Under the proposal, banks would be able to set their own minimum interest rate floor in serviceability assessments.

The regulatory body first introduced the assessment in December 2014 as an attempt to encourage responsible lending standards and limit excessive borrowing during a time when interest rates were low and household debt was high.

But while those issues may still be around, APRA Chair, Wayne Byres, explained that other changes in the property market led to the proposed removal.

“Although many of those risk factors remain - high prices, low interest rates, high household debt, and subdued income growth - two more recent developments have led us to review the appropriateness of the interest rate floor,” he said.

“With interest rates at record lows, and likely to remain at historically low levels for some time, the gap between the 7% floor and actual rates paid has become quite wide in some cases - possibly unnecessarily so.”

“In addition, the introduction of differential pricing in recent years - with a substantial gap emerging between interest rates for owner-occupiers with principal-and-interest loans on the one hand, and investors with interest-only loans on the other - has meant that the merits of a single floor rate across all products have been substantially reduced.”

A step in the right (or wrong) direction

Should the changes go ahead, Byres believes it would provide banks with greater flexibility when assessing potential customers as well as maintain an appropriate measure to determine a borrower's ability to meet monthly repayments.

However, Mozo’s Product Data Manager, Peter Marshall has expressed hesitancy toward APRA’s proposal.

“The serviceability assessment of 7% has always been recommended as a guide to banks when assessing home loan applications, which is probably a higher hurdle than required,” he said.

“Lowering this rate is a good idea, but I don’t think it’s an appropriate decision to put into play right now - it could be better to implement in a year once the property market subsides and stays steady.”

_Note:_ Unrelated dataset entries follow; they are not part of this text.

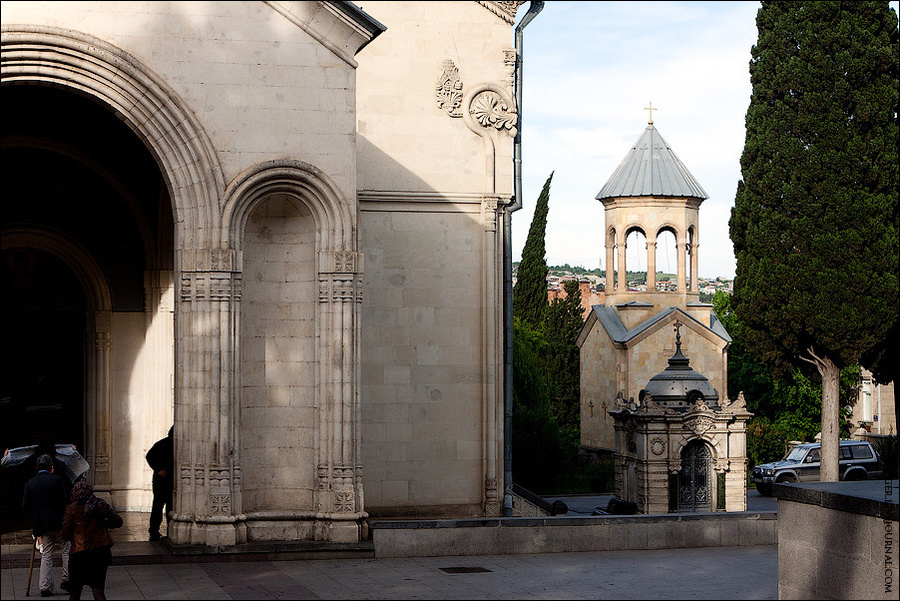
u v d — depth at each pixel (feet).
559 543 65.57
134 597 49.93
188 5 59.93
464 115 80.74
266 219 62.13
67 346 76.69
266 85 60.64
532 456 161.99
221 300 59.00
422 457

Marshall went on to explain his fears about borrowers biting off more than they can chew and that Aussie customers should be doing their homework thoroughly before heading to the bank.

“There’s been a lot of effort put into reigning in excessive lending and while this proposed change hasn’t yet come into effect, if it does, it may prompt buyers to borrow more and while that might be fine now you never know what the future holds,” he explained.

“Borrowers need to think seriously about what they’re getting into - you need to know whether you’re able to keep up with your repayments if rates rose or if your circumstances changed.”

If you’re a homeowner, find out if your budget could handle a rate rise by taking our home loan rate change calculator for a spin. Or if you’re ready to take the plunge and buy your first home, head on over to our home loan comparison tool.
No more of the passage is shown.